- [THE PROBLEM]:
If a line in the entries below contains the word "worn", it counts; report how many such lines there are, and only that number.

- [Stored data entries]:

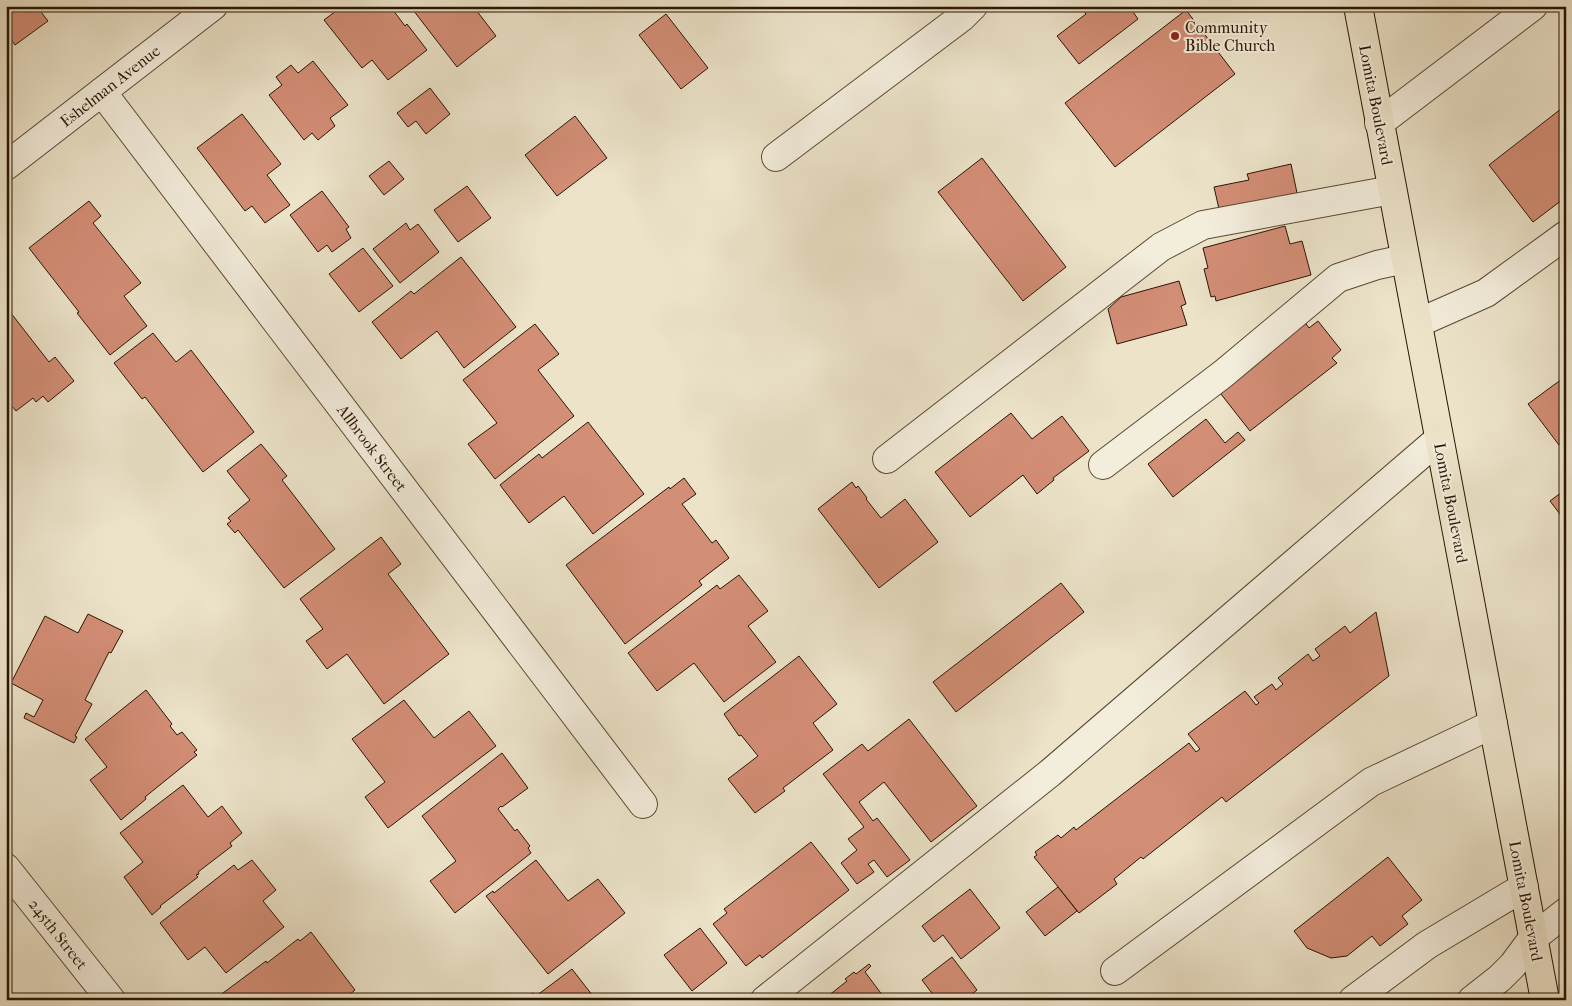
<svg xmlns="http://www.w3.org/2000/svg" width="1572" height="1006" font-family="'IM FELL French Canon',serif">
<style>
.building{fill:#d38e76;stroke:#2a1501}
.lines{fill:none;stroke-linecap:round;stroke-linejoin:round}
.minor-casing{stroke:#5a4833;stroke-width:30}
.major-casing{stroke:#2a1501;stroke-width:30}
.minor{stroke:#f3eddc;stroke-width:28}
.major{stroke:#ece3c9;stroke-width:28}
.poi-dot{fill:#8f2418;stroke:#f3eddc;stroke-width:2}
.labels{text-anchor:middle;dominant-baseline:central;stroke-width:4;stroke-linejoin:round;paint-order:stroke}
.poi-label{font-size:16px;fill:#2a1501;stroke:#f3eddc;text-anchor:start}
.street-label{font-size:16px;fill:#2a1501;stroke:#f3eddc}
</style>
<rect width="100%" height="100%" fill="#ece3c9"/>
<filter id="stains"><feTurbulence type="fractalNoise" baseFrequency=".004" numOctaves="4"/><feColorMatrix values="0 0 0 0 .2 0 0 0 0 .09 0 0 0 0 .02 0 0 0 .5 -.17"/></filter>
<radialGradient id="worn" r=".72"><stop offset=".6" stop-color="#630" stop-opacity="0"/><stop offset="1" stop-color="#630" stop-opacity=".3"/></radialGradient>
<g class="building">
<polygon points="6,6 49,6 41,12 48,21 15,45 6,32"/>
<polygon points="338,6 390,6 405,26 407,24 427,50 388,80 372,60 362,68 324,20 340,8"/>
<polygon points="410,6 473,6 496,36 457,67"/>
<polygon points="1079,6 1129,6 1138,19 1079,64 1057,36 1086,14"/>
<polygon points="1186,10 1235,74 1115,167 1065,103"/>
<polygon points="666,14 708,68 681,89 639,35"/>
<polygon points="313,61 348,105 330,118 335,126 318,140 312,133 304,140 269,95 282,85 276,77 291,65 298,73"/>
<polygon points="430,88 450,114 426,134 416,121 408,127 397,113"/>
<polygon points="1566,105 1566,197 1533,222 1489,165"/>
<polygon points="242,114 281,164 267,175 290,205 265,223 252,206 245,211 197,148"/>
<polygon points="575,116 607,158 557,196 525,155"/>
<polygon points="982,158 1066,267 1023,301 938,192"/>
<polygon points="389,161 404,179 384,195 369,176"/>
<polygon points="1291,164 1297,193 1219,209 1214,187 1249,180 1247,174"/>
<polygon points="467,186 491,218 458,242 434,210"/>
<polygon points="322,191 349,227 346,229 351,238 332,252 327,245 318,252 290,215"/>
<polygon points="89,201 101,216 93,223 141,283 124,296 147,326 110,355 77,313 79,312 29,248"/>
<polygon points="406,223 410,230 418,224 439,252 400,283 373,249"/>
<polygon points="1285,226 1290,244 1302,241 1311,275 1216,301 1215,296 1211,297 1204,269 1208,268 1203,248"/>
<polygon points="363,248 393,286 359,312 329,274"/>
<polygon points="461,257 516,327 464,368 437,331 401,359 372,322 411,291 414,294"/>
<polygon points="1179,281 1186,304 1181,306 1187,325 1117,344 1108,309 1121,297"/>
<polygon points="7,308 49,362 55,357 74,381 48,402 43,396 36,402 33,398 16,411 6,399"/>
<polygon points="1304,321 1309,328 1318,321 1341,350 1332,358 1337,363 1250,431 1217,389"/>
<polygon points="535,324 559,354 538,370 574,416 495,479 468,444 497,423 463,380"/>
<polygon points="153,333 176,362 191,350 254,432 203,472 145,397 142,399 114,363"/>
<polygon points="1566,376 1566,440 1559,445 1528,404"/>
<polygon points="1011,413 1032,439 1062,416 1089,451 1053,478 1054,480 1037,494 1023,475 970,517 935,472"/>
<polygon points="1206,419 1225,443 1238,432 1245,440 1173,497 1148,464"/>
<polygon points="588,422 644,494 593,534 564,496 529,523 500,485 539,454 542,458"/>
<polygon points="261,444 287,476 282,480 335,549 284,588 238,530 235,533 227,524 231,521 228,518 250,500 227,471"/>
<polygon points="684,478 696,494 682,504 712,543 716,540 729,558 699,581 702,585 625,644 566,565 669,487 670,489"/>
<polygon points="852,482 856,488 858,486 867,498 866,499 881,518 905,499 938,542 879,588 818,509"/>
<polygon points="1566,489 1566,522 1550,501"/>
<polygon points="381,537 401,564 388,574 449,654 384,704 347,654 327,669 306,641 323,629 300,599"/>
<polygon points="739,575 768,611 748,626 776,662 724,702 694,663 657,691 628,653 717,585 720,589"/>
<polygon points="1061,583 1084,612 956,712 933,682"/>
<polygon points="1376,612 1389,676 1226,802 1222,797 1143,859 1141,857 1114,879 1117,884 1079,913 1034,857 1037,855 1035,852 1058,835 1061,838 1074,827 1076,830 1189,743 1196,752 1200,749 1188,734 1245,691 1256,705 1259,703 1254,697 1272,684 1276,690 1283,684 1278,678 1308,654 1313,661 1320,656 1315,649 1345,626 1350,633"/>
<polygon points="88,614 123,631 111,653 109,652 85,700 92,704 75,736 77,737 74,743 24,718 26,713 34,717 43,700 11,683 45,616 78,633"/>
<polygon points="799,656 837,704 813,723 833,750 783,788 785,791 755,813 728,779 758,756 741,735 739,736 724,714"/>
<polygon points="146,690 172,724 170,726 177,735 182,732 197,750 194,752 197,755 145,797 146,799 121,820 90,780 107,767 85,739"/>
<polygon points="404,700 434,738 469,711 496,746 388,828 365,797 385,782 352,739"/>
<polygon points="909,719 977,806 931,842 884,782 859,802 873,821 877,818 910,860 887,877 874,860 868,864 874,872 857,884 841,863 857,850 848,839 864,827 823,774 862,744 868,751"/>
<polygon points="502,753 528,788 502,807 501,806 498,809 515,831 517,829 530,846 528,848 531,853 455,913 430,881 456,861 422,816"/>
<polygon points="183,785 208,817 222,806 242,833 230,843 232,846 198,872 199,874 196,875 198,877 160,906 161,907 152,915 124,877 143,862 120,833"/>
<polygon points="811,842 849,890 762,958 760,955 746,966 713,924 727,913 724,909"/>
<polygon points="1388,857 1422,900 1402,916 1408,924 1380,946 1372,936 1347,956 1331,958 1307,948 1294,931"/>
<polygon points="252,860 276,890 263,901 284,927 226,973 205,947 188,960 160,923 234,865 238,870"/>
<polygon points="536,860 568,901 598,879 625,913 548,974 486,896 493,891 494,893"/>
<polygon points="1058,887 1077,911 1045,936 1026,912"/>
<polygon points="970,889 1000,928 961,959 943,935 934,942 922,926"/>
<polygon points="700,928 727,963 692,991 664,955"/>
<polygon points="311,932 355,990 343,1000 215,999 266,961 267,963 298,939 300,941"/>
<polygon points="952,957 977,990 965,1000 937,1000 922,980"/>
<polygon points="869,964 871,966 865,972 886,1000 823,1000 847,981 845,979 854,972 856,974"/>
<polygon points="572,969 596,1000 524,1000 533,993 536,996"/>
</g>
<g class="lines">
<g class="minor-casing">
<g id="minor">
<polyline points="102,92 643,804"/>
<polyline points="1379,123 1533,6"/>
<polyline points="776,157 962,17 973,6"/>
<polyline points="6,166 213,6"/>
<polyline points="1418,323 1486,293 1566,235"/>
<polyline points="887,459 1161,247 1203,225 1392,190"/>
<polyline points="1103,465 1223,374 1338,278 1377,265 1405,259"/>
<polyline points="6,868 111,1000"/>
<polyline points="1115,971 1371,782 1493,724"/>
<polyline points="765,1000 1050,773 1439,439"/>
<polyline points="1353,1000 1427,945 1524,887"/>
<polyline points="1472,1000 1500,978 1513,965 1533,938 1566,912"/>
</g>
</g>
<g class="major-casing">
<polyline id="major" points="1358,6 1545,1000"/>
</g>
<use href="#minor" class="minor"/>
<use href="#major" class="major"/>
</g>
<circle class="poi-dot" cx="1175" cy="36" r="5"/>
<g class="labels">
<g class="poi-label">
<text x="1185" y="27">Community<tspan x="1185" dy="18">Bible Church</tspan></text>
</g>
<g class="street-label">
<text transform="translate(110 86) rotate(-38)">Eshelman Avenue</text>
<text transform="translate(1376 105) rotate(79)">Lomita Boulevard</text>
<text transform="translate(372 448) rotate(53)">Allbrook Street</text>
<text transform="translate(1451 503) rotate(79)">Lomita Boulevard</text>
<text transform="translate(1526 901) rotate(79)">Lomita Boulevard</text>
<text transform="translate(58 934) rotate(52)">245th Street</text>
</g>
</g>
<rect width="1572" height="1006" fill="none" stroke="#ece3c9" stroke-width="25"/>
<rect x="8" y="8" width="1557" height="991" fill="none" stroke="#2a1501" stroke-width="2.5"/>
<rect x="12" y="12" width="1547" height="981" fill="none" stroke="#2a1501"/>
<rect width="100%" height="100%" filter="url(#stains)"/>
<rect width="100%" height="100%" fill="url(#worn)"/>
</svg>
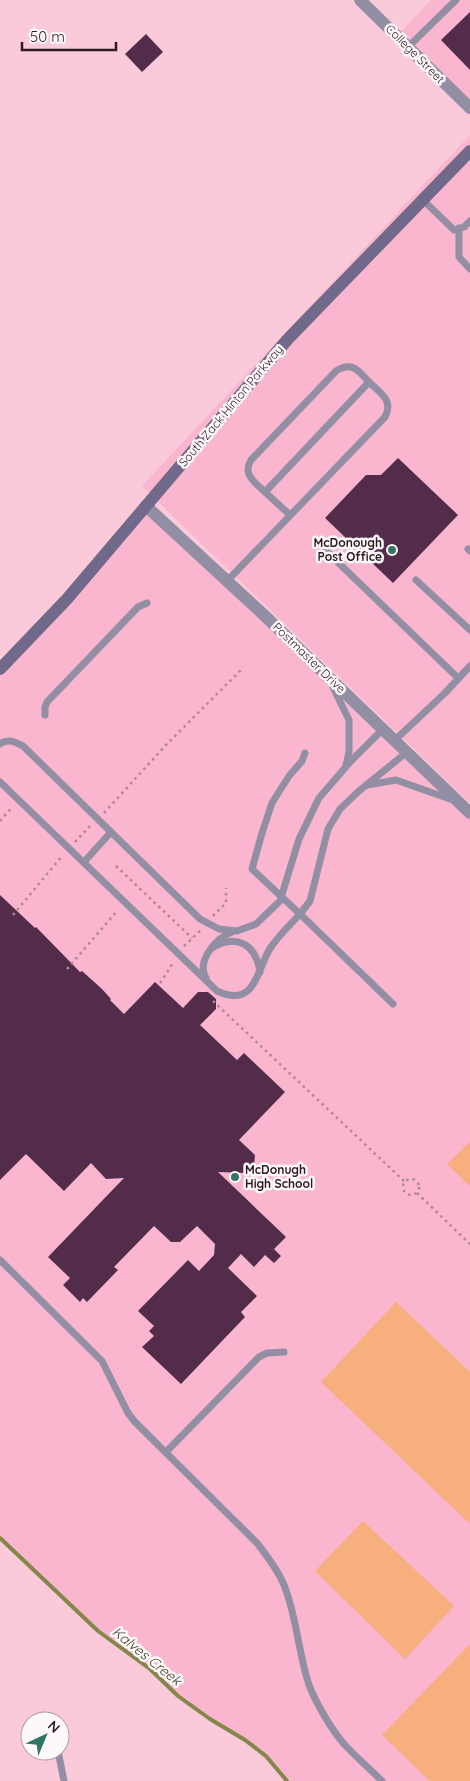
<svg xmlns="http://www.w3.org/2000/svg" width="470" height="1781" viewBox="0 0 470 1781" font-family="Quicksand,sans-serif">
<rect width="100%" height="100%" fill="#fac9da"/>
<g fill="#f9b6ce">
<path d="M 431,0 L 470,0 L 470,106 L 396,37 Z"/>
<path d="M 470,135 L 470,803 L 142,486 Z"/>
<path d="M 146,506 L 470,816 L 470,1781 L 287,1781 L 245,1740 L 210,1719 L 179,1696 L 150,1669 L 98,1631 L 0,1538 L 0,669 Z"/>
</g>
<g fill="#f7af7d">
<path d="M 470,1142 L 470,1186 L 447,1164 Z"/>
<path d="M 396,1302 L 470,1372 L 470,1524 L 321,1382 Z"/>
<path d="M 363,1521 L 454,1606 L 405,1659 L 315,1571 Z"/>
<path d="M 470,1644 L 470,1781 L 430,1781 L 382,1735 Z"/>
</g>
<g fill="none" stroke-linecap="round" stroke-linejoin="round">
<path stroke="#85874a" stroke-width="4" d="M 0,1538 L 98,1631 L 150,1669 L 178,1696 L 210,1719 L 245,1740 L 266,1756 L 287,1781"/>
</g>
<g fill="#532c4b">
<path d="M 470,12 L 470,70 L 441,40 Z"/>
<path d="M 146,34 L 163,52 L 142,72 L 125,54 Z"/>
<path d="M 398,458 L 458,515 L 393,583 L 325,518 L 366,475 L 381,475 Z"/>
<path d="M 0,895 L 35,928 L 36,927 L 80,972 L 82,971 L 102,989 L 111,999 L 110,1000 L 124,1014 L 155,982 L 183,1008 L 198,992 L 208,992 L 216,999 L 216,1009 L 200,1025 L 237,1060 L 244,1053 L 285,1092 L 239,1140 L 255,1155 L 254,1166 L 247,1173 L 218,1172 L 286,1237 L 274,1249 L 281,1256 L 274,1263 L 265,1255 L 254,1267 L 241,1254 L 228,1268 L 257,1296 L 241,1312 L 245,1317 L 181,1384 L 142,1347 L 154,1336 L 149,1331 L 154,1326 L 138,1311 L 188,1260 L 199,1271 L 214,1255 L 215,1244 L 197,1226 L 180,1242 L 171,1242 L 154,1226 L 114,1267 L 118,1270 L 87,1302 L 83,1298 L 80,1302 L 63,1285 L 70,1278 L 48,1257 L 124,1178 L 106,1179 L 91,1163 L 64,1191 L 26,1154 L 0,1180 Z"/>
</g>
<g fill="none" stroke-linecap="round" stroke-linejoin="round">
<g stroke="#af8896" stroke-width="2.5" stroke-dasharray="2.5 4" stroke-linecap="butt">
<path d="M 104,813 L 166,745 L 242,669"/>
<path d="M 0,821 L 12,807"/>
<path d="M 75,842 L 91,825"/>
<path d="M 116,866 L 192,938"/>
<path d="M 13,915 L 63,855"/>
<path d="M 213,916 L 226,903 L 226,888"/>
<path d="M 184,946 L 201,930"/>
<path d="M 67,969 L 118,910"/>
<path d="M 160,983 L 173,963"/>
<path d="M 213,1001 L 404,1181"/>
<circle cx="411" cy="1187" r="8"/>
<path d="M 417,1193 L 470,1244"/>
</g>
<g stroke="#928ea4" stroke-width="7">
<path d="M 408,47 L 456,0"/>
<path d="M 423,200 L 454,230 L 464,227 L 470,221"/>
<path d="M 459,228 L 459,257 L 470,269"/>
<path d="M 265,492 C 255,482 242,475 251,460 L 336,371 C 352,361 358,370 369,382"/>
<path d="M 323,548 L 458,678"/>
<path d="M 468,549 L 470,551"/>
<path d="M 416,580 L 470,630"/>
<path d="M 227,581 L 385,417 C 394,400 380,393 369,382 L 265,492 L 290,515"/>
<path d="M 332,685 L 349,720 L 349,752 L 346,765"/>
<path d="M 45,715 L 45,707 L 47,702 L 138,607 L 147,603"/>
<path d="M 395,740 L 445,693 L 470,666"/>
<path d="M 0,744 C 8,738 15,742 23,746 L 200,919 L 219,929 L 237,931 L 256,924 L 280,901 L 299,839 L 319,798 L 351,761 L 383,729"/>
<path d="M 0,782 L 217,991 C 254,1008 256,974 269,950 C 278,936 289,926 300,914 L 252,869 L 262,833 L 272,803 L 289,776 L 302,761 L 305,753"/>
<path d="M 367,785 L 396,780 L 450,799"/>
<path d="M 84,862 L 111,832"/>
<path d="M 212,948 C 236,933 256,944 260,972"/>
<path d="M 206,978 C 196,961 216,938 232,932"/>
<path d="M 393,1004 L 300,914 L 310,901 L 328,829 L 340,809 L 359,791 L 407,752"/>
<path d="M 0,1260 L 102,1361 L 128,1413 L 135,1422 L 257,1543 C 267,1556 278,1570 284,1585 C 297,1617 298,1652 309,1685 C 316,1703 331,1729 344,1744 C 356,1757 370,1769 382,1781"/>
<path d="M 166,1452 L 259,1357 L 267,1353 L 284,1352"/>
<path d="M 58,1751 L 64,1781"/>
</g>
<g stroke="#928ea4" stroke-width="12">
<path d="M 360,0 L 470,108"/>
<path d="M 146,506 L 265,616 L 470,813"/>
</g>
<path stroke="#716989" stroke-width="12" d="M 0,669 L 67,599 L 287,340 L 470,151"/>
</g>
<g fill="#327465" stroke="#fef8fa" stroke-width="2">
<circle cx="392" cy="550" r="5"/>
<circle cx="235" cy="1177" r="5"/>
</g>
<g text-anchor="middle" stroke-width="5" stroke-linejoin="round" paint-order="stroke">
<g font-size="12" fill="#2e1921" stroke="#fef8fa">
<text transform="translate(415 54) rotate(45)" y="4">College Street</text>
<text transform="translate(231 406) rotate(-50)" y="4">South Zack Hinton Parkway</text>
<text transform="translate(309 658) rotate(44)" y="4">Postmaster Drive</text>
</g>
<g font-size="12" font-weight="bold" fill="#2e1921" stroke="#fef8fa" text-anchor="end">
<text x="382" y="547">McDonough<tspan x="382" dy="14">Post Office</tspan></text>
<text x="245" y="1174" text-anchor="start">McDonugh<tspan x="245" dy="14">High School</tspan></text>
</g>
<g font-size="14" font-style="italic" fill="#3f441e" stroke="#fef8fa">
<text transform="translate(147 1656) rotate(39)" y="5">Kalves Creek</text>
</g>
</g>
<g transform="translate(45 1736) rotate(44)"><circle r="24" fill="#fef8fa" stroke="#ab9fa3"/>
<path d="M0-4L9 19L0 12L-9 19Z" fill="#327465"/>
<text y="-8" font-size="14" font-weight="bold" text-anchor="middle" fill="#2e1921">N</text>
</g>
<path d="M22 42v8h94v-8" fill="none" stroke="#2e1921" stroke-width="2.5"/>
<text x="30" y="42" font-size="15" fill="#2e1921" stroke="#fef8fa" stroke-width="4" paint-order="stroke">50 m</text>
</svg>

- [SOLUTION]:
2